• [TEXT SHOWN]:
— START —
Skip to main content
← Back to blog

Sitemap index for multi-tenant SaaS: how Google discovers your tenants without you lifting a finger

The one mechanism in the sitemaps protocol designed for scale — and almost nobody uses it.

A multi-tenant SaaS has an SEO problem Google's tutorials never mention: every tenant is a new subdomain, and Google doesn't know.

The default workflow you find in Search Console is: go in, click "Add a new sitemap," paste the URL, hit Submit. Works for one site. Works poorly for five. Past that, every new user signup becomes manual friction — somebody has to remember to submit their sitemap, each time, so Google indexes it this week instead of next.

If your business model depends on volume (a free blog, an open-source editor, a landing-page builder), this process isn't just annoying — it's a growth bottleneck. Every step between "user creates their site" and "site shows up in Google" kills conversions. And nobody has time to submit each tenant by hand.

The good news: there's an official sitemaps mechanism built exactly for this. It's called sitemap index. The bad news: it's so poorly documented that most SaaS end up building fragile alternatives (cron scripts, onboarding hacks) when a clean, direct solution exists.

This is what we did at Agentikas.

The real problem: Google doesn't auto-discover subdomains

The belief that "Google finds everything on its own" is partly wrong. Google discovers URLs through a few paths:

  1. External links — some site points at your subdomain. May never happen for a new tenant.
  2. Internal links from already-indexed pages — if your main domain links to maria.your-saas.com, Google follows and crawls. But only when it revisits your domain, and only for explicitly linked subdomains.
  3. Search Console submissions — manual, covers only what you give it.
  4. Sitemap: directive in the subdomain's robots.txt — Google reads it, but only once it already knows the subdomain (chicken-and-egg).

None of these scale. The closest to "automatic" is option (2), but it requires every tenant to be linked from an indexed page. In practice, SaaS list tenants on "explore other blogs" or "discover" pages that feature a subset (featured, recent), not the full catalog. Unlisted tenants stay invisible.

The solution: sitemap index

A sitemap index is an XML file with a specific structure listing other sitemaps. It doesn't contain page URLs — it contains pointers to more sitemaps. Example:

<?xml version="1.0" encoding="utf-8"?>
<sitemapindex xmlns="http://www.sitemaps.org/schemas/sitemap/0.9">
  <sitemap>
    <loc>https://your-saas.com/sitemap.xml</loc>
    <lastmod>2026-04-21T11:42:23.017Z</lastmod>
  </sitemap>
  <sitemap>
    <loc>https://maria.your-saas.com/sitemap.xml</loc>
    <lastmod>2026-04-20T09:15:00.000Z</lastmod>
  </sitemap>
  <sitemap>
    <loc>https://juan.your-saas.com/sitemap.xml</loc>
    <lastmod>2026-04-19T14:00:00.000Z</lastmod>
  </sitemap>
  <!-- ... one per tenant -->
</sitemapindex>

The critical difference from a normal sitemap is that you submit this URL ONCE in Search Console and Google discovers every sub-sitemap itself. When you add a new tenant, your endpoint regenerates the index including it, Google re-reads it on the next crawl, and the new tenant enters the indexing pipeline — nobody touches anything.
— END —
• [PROVIDED MATERIAL]:
— START —
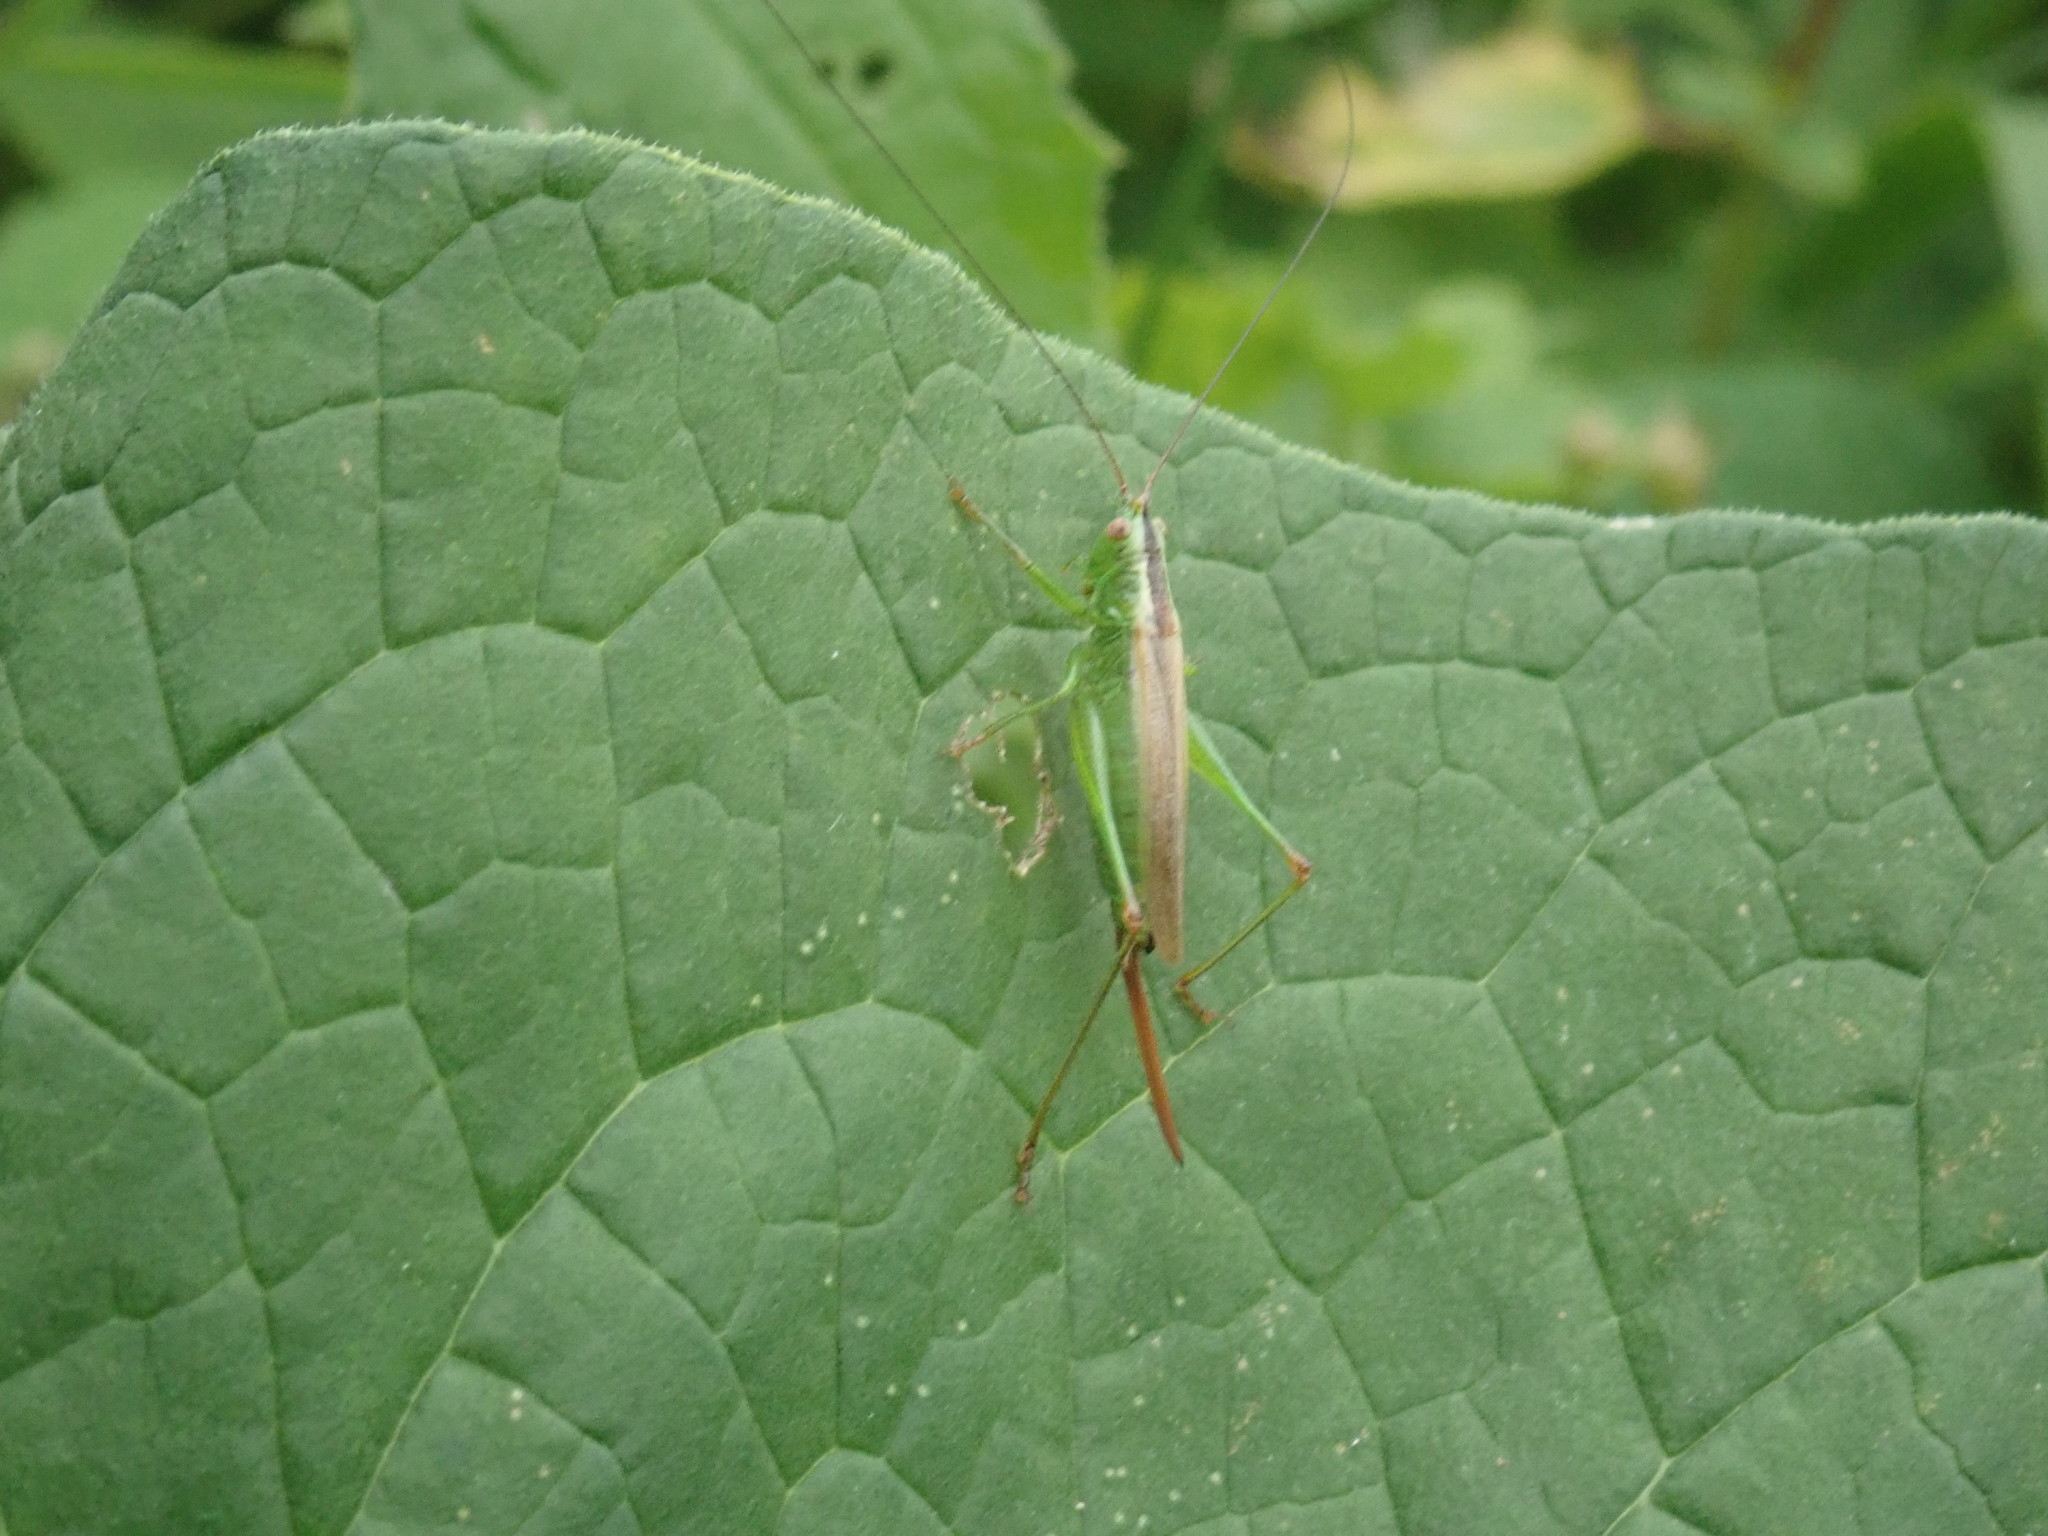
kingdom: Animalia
— END —
• [SET OF TASKS]:
A) In the article on sitemap indexes for multi-tenant SaaS, what does a sitemap index contain instead of page URLs?
B) Continue the article on sitemap indexes for multi-tenant SaaS, picking up right after its final sentence.

• [EXERCISE ANSWERS]:
A) Pointers to more sitemaps.

B)
It's the only mechanism in the sitemaps protocol designed specifically for scale. And hardly anyone uses it.

Building it in Next.js

The sitemap index must be a dynamic route, not a static file — because every new tenant changes the XML. In Next.js App Router:

// app/sitemap-index.xml/route.ts
import { NextResponse } from "next/server";
import { getPublicTenants } from "@/data/tenants";

export const dynamic = "force-dynamic";
export const revalidate = 3600;

export async function GET() {
  const tenants = await getPublicTenants();
  const now = new Date().toISOString();

  const entries = [
    `  <sitemap>
    <loc>https://your-saas.com/sitemap.xml</loc>
    <lastmod>${now}</lastmod>
  </sitemap>`,
    ...tenants.map(t => `  <sitemap>
    <loc>https://${t.slug}.your-saas.com/sitemap.xml</loc>
    <lastmod>${t.updatedAt}</lastmod>
  </sitemap>`),
  ];

  const xml = `<?xml version="1.0" encoding="utf-8"?>
<sitemapindex xmlns="http://www.sitemaps.org/schemas/sitemap/0.9">
${entries.join("\n")}
</sitemapindex>`;

  return new NextResponse(xml, {
    headers: {
      "Content-Type": "application/xml; charset=utf-8",
      "Cache-Control": "public, s-maxage=3600, stale-while-revalidate=7200",
    },
  });
}

The key pattern is the combination of two things:

  1. Query the database on every render (getPublicTenants() does a select * from tenants where public = true without in-memory cache).
  2. Edge-level cache with short TTL (s-maxage=3600) so we don't hit the DB on every request.

With a 3600-second TTL, a new tenant shows up in the index 0 to 1 hour after creation. An hour is acceptable for most SaaS — Google won't crawl the new sitemap in less than that anyway.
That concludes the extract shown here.